Waving To and Fro

Sukkot is almost over. One more day. Tonight is Hoshana Raba and tomorrow morning we face a long prayer, circling the bimah seven times whilst holding and waving the lulav in all directions.

Every year on Sukkot I am struck with the same odd feeling. It’s one of the most beautiful festivals, one on which we are commanded to be happy. After the stressful 10 days of the beginning of the year, culminating in Yom Kipppur, a happy holiday is just what we need. And yet, every morning of Sukkot and particularly on Hoshana Rabba, I watch myself and my fellow congregants waving the lulav to and fro, in all four directions of the earth, and I can’t help but think to myself (not out loud of course, God forbid): “what the heck is going on here?!”.

Yes, I am aware of the different reasons given to this strange custom, from the Seffer HaChinuch who categorises this mitzvah with the ones given to us by God for bringing us closer to Him, through the symbolistic gesture that the whole world belongs to God, to the more kabbalistic explanations about warding off evil spirits. And still, it just doesn’t feel right. All this to and fro… All this circling around the synagogue…

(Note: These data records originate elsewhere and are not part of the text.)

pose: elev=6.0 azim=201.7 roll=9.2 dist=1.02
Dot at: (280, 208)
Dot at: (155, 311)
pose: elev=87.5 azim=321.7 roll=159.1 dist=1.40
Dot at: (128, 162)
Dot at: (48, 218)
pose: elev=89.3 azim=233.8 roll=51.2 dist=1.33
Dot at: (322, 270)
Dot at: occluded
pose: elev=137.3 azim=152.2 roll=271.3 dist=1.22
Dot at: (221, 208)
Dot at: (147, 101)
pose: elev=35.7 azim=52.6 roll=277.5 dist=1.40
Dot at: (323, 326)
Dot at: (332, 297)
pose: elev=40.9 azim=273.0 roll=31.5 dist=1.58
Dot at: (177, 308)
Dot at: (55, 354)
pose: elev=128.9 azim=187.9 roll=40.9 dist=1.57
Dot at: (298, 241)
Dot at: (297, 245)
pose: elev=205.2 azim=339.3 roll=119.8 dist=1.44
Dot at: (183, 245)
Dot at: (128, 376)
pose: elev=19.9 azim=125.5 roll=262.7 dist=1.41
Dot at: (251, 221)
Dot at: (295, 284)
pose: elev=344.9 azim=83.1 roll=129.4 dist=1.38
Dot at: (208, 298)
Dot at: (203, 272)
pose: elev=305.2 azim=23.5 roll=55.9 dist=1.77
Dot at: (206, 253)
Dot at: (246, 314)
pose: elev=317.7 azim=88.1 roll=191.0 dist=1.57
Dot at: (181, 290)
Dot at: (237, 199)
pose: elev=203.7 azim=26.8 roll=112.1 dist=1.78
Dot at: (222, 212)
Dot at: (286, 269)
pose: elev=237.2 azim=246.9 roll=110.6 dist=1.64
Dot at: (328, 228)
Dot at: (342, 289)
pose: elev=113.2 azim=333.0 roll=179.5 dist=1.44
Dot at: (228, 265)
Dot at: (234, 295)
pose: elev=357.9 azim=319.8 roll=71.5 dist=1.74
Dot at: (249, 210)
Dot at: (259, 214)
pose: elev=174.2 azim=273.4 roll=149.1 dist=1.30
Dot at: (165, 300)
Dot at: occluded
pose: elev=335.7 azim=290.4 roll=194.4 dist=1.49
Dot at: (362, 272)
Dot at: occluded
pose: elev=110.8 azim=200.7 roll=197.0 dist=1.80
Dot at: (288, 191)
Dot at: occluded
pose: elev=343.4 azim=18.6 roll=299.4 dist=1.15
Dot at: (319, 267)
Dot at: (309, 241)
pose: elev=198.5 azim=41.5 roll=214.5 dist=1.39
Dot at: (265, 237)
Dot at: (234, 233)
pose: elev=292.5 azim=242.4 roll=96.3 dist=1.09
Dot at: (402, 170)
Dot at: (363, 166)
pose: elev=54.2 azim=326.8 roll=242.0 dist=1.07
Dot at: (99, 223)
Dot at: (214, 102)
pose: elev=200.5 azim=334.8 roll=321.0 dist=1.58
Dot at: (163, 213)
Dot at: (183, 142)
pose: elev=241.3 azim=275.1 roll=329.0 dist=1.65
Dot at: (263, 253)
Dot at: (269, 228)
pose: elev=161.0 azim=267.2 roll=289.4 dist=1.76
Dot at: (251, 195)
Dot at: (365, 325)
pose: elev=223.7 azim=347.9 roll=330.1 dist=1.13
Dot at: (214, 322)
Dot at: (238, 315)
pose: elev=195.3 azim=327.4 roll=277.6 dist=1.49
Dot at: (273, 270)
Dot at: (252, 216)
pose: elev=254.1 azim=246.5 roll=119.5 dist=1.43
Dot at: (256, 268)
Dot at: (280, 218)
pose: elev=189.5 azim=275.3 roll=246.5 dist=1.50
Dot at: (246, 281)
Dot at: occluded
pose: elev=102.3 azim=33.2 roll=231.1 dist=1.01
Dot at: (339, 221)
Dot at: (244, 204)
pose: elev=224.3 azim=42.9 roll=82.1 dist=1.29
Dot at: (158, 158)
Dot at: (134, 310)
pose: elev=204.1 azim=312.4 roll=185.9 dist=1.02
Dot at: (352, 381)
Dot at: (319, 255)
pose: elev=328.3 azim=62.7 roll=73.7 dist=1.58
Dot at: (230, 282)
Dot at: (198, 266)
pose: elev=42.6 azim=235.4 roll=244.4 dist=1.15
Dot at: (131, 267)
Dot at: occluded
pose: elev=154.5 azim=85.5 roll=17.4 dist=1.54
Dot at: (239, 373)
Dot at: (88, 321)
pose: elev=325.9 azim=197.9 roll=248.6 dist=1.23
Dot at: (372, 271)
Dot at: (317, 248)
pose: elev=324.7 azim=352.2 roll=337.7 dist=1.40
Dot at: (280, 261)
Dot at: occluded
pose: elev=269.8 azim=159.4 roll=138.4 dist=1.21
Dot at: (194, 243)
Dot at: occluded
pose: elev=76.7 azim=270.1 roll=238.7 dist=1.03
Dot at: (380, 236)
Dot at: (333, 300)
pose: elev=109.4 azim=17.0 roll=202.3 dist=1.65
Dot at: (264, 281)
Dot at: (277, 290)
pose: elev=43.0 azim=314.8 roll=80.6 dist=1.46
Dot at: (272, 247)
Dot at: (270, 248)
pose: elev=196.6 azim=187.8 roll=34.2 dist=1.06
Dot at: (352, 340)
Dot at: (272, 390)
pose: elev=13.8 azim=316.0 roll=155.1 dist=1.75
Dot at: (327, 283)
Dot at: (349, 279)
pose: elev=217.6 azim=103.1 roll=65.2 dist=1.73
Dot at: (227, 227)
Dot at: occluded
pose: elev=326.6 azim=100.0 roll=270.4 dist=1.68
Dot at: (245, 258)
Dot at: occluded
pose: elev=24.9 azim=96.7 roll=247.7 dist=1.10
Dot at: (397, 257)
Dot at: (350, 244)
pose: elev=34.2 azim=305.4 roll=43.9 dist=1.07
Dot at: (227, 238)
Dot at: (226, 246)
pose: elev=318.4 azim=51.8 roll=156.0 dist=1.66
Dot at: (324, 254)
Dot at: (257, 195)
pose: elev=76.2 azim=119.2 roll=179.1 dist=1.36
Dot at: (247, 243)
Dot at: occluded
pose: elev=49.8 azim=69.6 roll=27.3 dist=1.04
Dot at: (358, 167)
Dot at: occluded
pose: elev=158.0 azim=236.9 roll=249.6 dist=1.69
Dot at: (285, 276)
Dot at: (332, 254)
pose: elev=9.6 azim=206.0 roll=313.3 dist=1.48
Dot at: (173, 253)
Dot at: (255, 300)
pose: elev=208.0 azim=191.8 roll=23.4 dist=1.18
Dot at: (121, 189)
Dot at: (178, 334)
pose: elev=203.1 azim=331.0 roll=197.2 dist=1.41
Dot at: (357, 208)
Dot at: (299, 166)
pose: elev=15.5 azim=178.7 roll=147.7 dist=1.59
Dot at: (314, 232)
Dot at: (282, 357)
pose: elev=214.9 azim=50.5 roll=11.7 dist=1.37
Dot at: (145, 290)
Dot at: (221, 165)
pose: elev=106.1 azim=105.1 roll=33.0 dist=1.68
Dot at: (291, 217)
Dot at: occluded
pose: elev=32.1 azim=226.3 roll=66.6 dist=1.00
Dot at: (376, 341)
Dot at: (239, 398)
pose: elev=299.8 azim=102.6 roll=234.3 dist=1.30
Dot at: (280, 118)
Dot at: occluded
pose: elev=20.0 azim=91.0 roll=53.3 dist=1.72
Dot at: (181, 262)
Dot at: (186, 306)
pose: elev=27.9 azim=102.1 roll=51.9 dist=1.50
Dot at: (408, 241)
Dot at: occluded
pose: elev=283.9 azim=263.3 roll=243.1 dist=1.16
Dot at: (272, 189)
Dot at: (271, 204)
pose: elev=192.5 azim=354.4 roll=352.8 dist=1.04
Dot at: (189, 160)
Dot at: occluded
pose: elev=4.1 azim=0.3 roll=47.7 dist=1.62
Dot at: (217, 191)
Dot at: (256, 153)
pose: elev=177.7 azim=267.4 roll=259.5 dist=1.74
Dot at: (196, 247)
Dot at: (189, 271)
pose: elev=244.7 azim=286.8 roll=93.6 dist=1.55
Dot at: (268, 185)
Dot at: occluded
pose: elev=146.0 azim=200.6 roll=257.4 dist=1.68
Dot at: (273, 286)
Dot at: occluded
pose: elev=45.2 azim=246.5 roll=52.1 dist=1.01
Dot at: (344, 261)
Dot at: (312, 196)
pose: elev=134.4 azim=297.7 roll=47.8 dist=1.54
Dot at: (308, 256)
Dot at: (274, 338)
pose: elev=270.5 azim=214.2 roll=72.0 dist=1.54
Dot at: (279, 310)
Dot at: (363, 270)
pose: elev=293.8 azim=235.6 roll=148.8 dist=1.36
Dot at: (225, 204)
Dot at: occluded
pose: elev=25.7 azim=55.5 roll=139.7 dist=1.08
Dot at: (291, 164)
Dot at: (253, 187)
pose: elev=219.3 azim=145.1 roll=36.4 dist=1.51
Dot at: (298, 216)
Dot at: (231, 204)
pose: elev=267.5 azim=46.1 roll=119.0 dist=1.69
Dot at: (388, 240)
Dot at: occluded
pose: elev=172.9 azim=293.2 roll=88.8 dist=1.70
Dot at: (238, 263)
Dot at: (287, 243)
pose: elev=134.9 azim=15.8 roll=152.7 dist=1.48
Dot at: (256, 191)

To put it somewhat bluntly, there’s a somewhat paganistic feel to it all. Of course I’m not suggesting this is a pagan ritual, and obviously if it’s directed towards a proper cause – the worship of God – there’s nothing wrong with it. And yet…

Oh well, I guess I’ll just need to suppress my impure thoughts tomorrow morning, stifle my yawns (we start at 5am!) and go through the motions. Chag Sameach!